**YOUR INSTRUCTIONS**
Copy out the whole trigonometry problem and its worked answer below, word for word.

If $\tan\text{x}=\frac{\text{a}}{\text{b}},$ show that $\frac{\text{x}\sin\text{x - b}\cos\text{x}}{\text{a}\sin\text{x}+\text{b}\cos\text{x}}=\frac{\text{a}^2-\text{b}^2}{\text{a}^2+\text{b}^2}.$

Answer

Given $=\tan\text{x}=\frac{\text{a}}{\text{b}}$
To show: $\frac{\text{a}\sin\text{x}-\text{b}\cos\text{x}}{\text{a}\sin\text{x}+\text{b}\cos\text{x}}=\frac{\text{a}^2-\text{b}^2}{\text{a}^2+\text{b}^2}$.
Since, $\tan\text{x}=\frac{\text{a}}{\text{b}}$
$\Rightarrow\frac{\sin\text{x}}{\cos\text{x}}=\frac{\text{a}}{\text{b}}$
$\Rightarrow\text{b}\sin\text{x}=\text{a}\cos\text{x}=\lambda$ (Say)

**DATA ROWS**

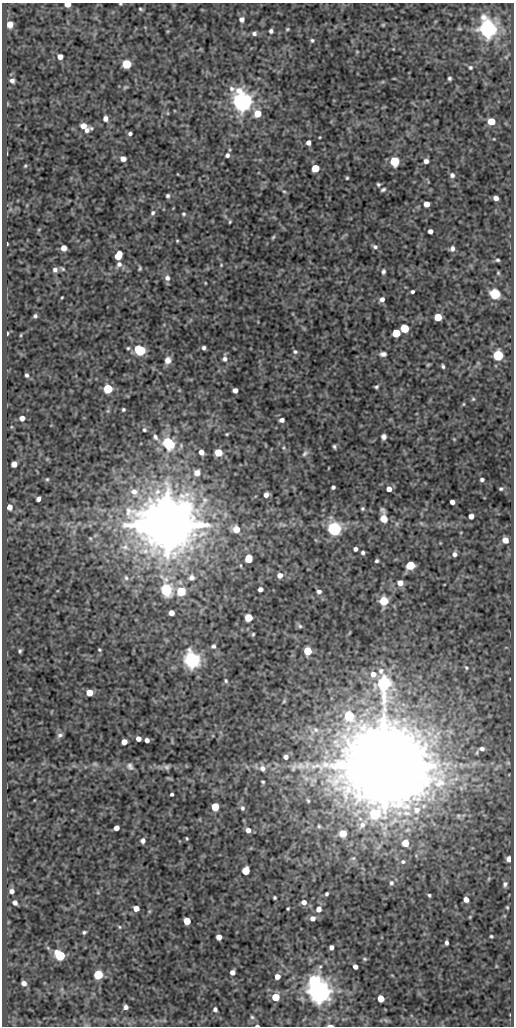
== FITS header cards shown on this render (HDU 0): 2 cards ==
NAXIS1  =                  512
NAXIS2  =                 1024

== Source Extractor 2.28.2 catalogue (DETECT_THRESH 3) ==
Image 512 x 1024 px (HDU 0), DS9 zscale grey, 1 PNG px = 1 image px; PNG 516 x 1028 px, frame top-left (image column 1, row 1024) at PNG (2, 3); no overlay
Background 112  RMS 0.58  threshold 1.73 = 3 sigma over >= 5 px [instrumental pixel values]
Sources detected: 229; all 229 listed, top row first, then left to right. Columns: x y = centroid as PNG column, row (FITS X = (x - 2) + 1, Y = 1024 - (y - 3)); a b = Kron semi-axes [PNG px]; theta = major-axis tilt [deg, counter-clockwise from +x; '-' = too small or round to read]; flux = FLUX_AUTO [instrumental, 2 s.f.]
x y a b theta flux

**TASK OUTPUT**
If $\tan\text{x}=\frac{\text{a}}{\text{b}},$ show that $\frac{\text{x}\sin\text{x - b}\cos\text{x}}{\text{a}\sin\text{x}+\text{b}\cos\text{x}}=\frac{\text{a}^2-\text{b}^2}{\text{a}^2+\text{b}^2}.$

Answer

Given $=\tan\text{x}=\frac{\text{a}}{\text{b}}$
To show: $\frac{\text{a}\sin\text{x}-\text{b}\cos\text{x}}{\text{a}\sin\text{x}+\text{b}\cos\text{x}}=\frac{\text{a}^2-\text{b}^2}{\text{a}^2+\text{b}^2}$.
Since, $\tan\text{x}=\frac{\text{a}}{\text{b}}$
$\Rightarrow\frac{\sin\text{x}}{\cos\text{x}}=\frac{\text{a}}{\text{b}}$
$\Rightarrow\text{b}\sin\text{x}=\text{a}\cos\text{x}=\lambda$ (Say)